Work required: From the records below, transcribe only the lines running from the one with "CHAPTER 32. FLOATING CABINS" through the one with "T.A.C. Section 65.3(10).". Keep both of those end lines.

(Saved entries)
_ _ _

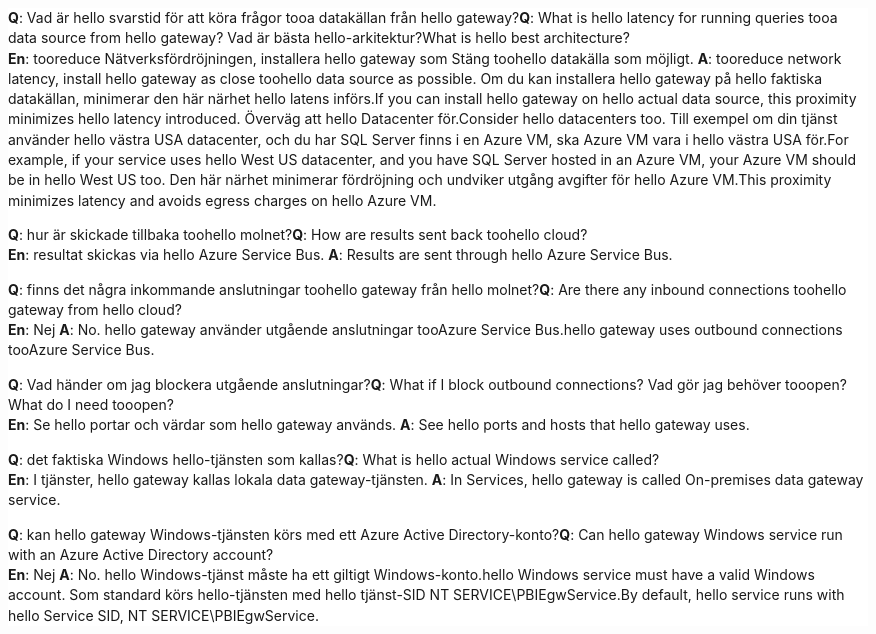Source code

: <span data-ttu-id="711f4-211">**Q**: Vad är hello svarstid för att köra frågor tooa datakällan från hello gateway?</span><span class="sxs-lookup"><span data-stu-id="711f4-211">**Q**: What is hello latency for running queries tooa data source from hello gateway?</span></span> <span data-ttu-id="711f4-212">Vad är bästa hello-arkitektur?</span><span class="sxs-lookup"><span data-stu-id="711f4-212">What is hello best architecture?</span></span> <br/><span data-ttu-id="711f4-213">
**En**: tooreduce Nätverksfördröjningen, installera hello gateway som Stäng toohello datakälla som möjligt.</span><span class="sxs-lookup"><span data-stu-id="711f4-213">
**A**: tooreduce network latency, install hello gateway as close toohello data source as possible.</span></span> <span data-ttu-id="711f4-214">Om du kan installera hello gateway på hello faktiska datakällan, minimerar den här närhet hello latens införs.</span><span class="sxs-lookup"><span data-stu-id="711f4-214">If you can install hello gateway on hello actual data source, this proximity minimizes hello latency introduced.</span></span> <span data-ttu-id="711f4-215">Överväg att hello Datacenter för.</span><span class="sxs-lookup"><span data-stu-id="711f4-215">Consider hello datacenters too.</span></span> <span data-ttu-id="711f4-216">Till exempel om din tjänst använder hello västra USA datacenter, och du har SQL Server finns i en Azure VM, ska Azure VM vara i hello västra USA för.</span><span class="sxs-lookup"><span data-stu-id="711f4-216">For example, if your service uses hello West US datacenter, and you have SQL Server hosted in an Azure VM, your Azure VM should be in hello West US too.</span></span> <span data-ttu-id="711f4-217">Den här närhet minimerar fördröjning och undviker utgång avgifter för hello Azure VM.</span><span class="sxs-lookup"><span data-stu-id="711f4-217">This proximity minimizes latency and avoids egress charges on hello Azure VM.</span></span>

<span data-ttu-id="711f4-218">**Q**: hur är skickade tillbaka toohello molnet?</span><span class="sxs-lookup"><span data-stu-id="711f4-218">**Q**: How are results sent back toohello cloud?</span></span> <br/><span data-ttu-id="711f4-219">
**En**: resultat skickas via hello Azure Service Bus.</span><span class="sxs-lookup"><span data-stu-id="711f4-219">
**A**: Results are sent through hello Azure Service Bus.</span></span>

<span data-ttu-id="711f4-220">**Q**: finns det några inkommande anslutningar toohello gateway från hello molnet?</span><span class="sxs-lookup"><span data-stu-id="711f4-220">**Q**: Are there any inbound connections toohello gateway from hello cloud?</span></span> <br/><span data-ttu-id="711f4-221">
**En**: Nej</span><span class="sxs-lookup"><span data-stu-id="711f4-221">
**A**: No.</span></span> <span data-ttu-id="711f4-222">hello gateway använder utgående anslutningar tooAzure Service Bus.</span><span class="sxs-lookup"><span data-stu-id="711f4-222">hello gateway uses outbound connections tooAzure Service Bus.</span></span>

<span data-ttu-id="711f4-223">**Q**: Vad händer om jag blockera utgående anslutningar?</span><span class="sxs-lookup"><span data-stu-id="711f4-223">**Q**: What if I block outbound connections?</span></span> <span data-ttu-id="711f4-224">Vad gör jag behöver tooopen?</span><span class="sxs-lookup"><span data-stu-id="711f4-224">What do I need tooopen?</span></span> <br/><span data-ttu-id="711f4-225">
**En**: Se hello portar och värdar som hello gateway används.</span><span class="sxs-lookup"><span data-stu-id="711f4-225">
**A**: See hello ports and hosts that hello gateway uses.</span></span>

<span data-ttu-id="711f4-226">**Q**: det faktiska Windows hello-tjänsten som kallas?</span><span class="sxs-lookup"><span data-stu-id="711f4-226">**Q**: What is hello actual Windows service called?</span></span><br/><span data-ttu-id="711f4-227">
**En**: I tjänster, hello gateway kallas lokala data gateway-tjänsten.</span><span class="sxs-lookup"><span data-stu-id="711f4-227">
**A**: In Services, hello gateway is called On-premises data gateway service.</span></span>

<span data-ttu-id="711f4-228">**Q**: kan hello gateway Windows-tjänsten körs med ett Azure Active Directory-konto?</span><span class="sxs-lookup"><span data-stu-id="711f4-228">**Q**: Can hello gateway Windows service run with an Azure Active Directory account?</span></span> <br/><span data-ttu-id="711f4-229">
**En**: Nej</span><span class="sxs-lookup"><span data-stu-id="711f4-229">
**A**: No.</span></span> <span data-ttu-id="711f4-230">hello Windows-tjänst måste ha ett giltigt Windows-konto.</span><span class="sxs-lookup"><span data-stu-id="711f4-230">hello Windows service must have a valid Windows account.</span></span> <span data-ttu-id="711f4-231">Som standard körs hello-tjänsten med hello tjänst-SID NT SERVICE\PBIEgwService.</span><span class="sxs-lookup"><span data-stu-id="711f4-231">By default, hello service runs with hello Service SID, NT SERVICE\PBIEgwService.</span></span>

_ _ _

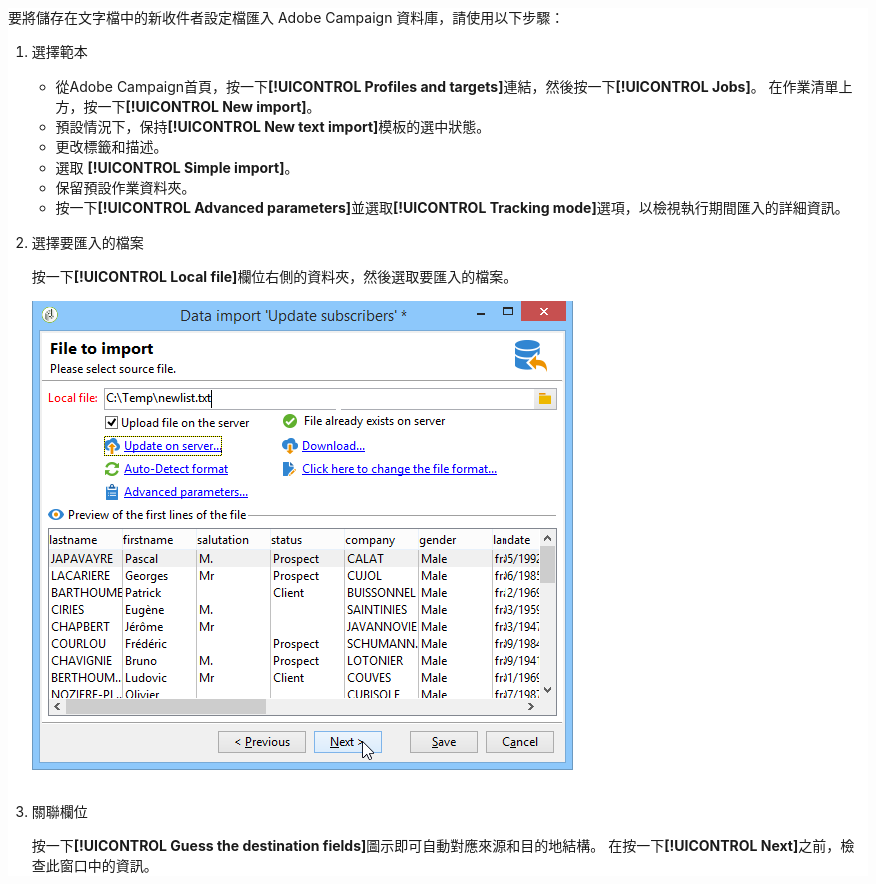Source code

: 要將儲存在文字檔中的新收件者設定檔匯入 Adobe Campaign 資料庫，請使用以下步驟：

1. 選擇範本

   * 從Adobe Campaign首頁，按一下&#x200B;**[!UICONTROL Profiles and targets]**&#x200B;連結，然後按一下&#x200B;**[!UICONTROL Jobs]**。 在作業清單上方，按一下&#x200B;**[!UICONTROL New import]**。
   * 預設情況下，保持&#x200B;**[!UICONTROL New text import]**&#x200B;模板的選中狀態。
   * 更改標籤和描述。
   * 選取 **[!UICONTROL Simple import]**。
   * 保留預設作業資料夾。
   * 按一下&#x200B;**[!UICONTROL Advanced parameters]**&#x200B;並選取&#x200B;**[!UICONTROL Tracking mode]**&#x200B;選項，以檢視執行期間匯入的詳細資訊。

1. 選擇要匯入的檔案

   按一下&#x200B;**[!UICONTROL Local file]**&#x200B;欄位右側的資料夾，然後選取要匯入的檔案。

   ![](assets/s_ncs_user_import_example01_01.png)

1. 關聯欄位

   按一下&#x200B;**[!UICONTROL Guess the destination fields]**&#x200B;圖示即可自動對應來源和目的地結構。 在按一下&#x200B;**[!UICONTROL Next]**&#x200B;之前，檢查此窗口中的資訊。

_ _ _

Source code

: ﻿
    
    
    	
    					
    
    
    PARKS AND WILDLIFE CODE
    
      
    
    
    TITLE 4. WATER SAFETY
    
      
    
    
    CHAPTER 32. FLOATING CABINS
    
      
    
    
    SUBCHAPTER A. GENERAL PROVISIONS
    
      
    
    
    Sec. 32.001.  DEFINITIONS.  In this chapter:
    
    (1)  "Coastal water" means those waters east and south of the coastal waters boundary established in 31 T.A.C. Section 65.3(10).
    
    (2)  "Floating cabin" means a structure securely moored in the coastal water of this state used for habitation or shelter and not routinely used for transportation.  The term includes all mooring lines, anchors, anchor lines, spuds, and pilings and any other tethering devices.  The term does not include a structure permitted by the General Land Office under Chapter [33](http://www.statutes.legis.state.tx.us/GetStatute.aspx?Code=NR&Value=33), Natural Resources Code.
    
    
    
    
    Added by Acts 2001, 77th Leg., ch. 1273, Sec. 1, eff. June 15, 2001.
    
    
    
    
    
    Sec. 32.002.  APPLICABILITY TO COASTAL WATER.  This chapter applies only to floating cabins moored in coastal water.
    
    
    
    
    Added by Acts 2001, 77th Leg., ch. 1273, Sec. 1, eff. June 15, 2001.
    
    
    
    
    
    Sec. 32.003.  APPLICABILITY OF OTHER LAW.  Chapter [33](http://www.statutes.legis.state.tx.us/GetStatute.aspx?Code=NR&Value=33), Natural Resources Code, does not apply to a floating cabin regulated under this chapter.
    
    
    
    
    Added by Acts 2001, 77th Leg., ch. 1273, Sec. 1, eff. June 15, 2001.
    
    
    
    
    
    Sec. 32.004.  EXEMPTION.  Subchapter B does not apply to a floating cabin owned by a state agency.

_ _ _

Solved problem:
    CHAPTER 32. FLOATING CABINS
    
      
    
    
    SUBCHAPTER A. GENERAL PROVISIONS
    
      
    
    
    Sec. 32.001.  DEFINITIONS.  In this chapter:
    
    (1)  "Coastal water" means those waters east and south of the coastal waters boundary established in 31 T.A.C. Section 65.3(10).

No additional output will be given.